Another bunch of retirees that have not fared any better is the workers abruptly disengaged from establishments privatized by the President Obasanjo administration. It seems that the new investors acquired the assets and not the liabilities. While the Pension Transitional Arrangement Directorate (PTAD) has done a great job of sorting out discrepancies and resolving them and also facilitating payment of deserving retirees, many are getting too old and some others have since died leaving behind their entitlements. A typical example is the Delta Steel Company (DSC) Aladja in Delta State.
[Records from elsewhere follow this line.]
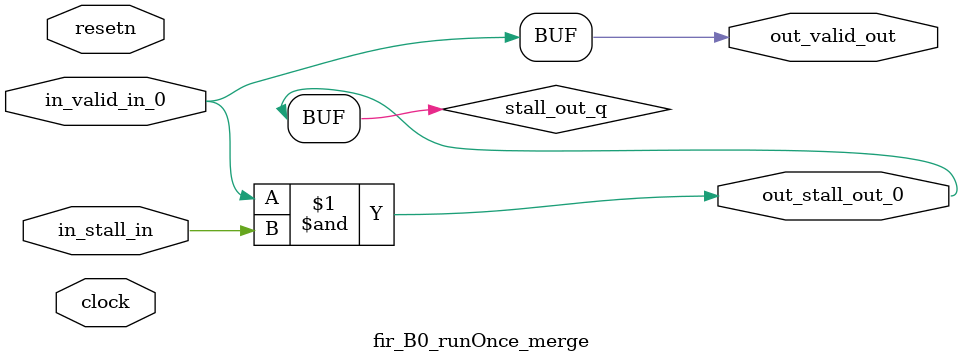
<source format=sv>



(* altera_attribute = "-name AUTO_SHIFT_REGISTER_RECOGNITION OFF; -name MESSAGE_DISABLE 10036; -name MESSAGE_DISABLE 10037; -name MESSAGE_DISABLE 14130; -name MESSAGE_DISABLE 14320; -name MESSAGE_DISABLE 15400; -name MESSAGE_DISABLE 14130; -name MESSAGE_DISABLE 10036; -name MESSAGE_DISABLE 12020; -name MESSAGE_DISABLE 12030; -name MESSAGE_DISABLE 12010; -name MESSAGE_DISABLE 12110; -name MESSAGE_DISABLE 14320; -name MESSAGE_DISABLE 13410; -name MESSAGE_DISABLE 113007; -name MESSAGE_DISABLE 10958" *)
module fir_B0_runOnce_merge (
    input wire [0:0] in_stall_in,
    input wire [0:0] in_valid_in_0,
    output wire [0:0] out_stall_out_0,
    output wire [0:0] out_valid_out,
    input wire clock,
    input wire resetn
    );

    wire [0:0] stall_out_q;


    // stall_out(LOGICAL,6)
    assign stall_out_q = in_valid_in_0 & in_stall_in;

    // out_stall_out_0(GPOUT,4)
    assign out_stall_out_0 = stall_out_q;

    // out_valid_out(GPOUT,5)
    assign out_valid_out = in_valid_in_0;

endmodule

</source>
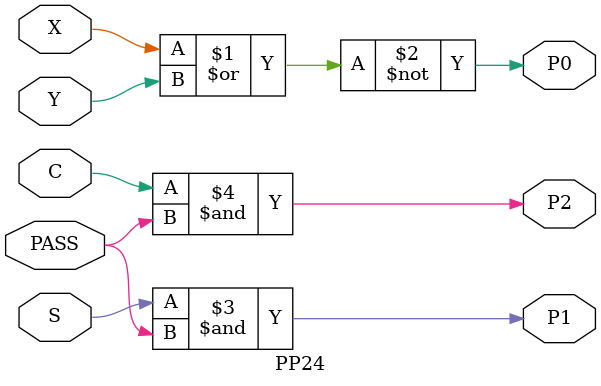
<source format=v>
module PP24(X, Y, S, C, PASS, P0, P1, P2);
input   X;
input   Y;
input   S;
input   C;
input   PASS;
output  P0;
output  P1;
output  P2;
nor g0(P0, X, Y);
and g1(P1, S, PASS);
and g2(P2, C, PASS);
endmodule
</source>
The place called DSC Township in Ovwian, Aladja has become an abode of poverty and its extended consequences. “Wives have begun to run away from their husbands, children have become miscreants, poverty and sickness have eaten deep and life has come generally unbearable” said one of the former workers of DSC who craved anonymity. “PTAD has been doing a great job, but more is expected so that things don’t get out of hand.”

While accepting that the Contributory Pension Scheme is to a great extent taking care of current workers, we should not lose sight of the liabilities accumulated under the old scheme which is increasingly making life unbearable for a weak segment of our population. The situation qualifies for a national emergency. It should also be noted that paying these entitlements is altruistic and also a way of injecting liquidity into a sagging economy and stimulating productive activities. Not all those retired are tired.